Not everyone can or wants to be healed by the power of nature. At the end, the melancholy Jaques (an urbanite poser par excellence) decides he prefers his hair-shirt and joins Duke Frederick, who has gone into monastic retirement. Earlier in the play, Jacques had stumbled on Touchstone, and, describing his encounter to Duke Senior, remarks:

I must have liberty Withal, as large a charter as the wind, To blow on whom I please, for so fools have; (Act II, Scene VII).

But Touchstone’s is only a licensed foolery, not true freedom. At the end, Jacques opts to keep his cynicism and carry on the old way. After all, in the Forest of Arden you can be who you want to be; you can laugh and play… or be happily miserable… just for a time, while everything is turned upside down and wrongs are righted.

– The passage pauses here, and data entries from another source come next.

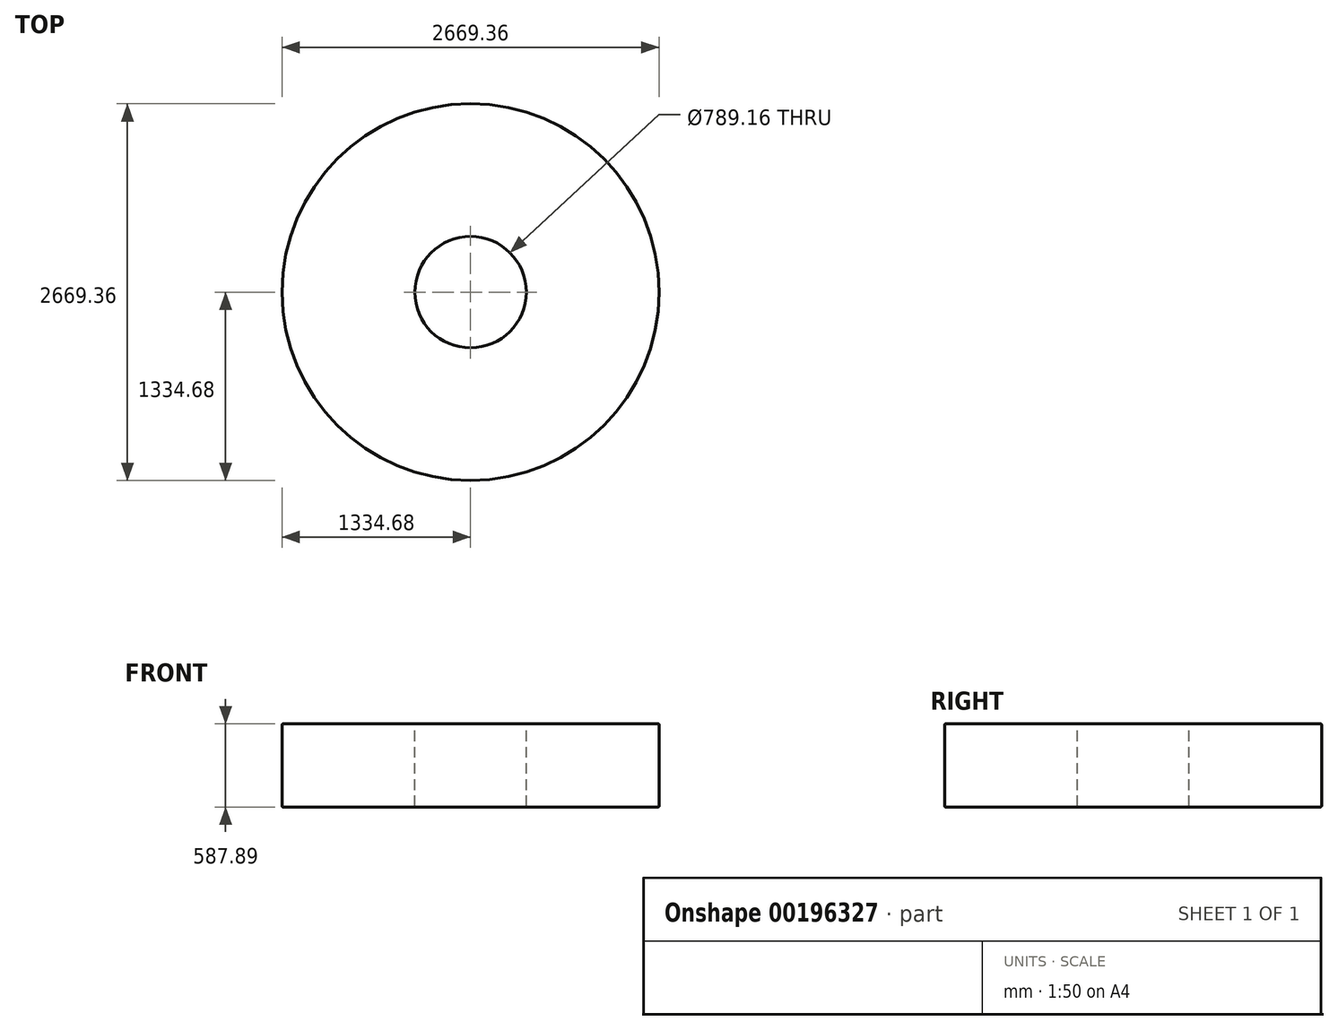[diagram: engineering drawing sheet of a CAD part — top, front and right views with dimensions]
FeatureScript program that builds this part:
annotation { "Feature Type Name" : "Feature", "Feature Type Description" : "" }
export const myFeature = defineFeature(function(context is Context, id is Id, definition is map)
    precondition{}
    {
        {
            var Q0;
            Q0=qCreatedBy(makeId("Front.planeOp"),FACE);
            var sketch = newSketch(context, id + "F0", { "sketchPlane" : qUnion([Q0])});
            skLineSegment(sketch, "E0.bottom", {"start": v(-797.1, 395.9) * mm, "end": v(143, 395.9) * mm});
            skLineSegment(sketch, "E0.top", {"start": v(-797.1, -192) * mm, "end": v(143, -192) * mm});
            skLineSegment(sketch, "E0.left", {"start": v(-797.1, 395.9) * mm, "end": v(-797.1, -192) * mm});
            skLineSegment(sketch, "E0.right", {"start": v(143, 395.9) * mm, "end": v(143, -192) * mm});
            skLineSegment(sketch, "E1", {"start": v(537.58, 356.18) * mm, "end": v(537.58, -229.07) * mm});
            skSolve(sketch);
        }
        {
            var Q0;
            Q0=makeQuery(id+"F0.imprint","IMPRINT",FACE,{"disambiguationData":[TD([[makeQuery(id+"F0.imprint","IMPRINT",EDGE,{"derivedFrom":sQuery(id+"F0.wireOp",EDGE,"E0.bottom")}),-1.0]])]});
            var Q1;
            Q1=sQuery(id+"F0.wireOp",EDGE,"E1");
            revolve(context, id + "F1", {"entities" : qUnion([Q0]), "axis" : qUnion([Q1]), "revolveType" : RevolveType.FULL});
        }
        {
            var Q0;
            Q0=makeQuery(id+"F1.opRevolve","SWEPT_FACE",FACE,{"disambiguationData":[OSD([sQuery(id+"F0.wireOp",EDGE,"E0.top")])]});
            var Q1;
            Q1=makeQuery(id+"F1.opRevolve","SWEPT_EDGE",EDGE,{"disambiguationData":[OSD([sQuery(id+"F0.wireOp",EDGE,"E0.top"),sQuery(id+"F0.wireOp",EDGE,"E0.left")])]});
            var Q2;
            Q2=makeQuery(id+"F1.opRevolve","SWEPT_EDGE",EDGE,{"disambiguationData":[OSD([sQuery(id+"F0.wireOp",EDGE,"E0.bottom"),sQuery(id+"F0.wireOp",EDGE,"E0.left")])]});
            var Q3;
            Q3=makeQuery(id+"F1.opRevolve","SWEPT_FACE",FACE,{"disambiguationData":[OSD([sQuery(id+"F0.wireOp",EDGE,"E0.left")])]});
            var Q4;
            Q4=makeQuery(id+"F1.opRevolve","SWEPT_EDGE",EDGE,{"disambiguationData":[OSD([sQuery(id+"F0.wireOp",EDGE,"E0.bottom"),sQuery(id+"F0.wireOp",EDGE,"E0.right")])]});
            fillet(context, id + "F2", {"entities" : qUnion([Q0, Q1, Q2, Q3, Q4]), "radius" : 5.08 * mm, "tangentPropagation" : true, "allowEdgeOverflow" : false});
        }
    });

As You Like It is a hymn to the playhouse: a place of transformation – if you want it to be. The ending seems to ask: ‘Who will you be: a Rosalind or a Jaques?’ If ‘All the world’s a stage/And all the men and women merely players’ there’s a choice involved in the parts you adopt and the ways you respond to both the play and the world. Are you lost in the drama (‘There’s no clock in the forest’) or are you like Touchstone, getting your watch out of your pocket; letting a jaded observation slip? The forest – and the play – can reboot your life, or it can change nothing. The point is, you’re free to choose because that’s the way things are in the English greenwood.

Life is exactly what you make of it.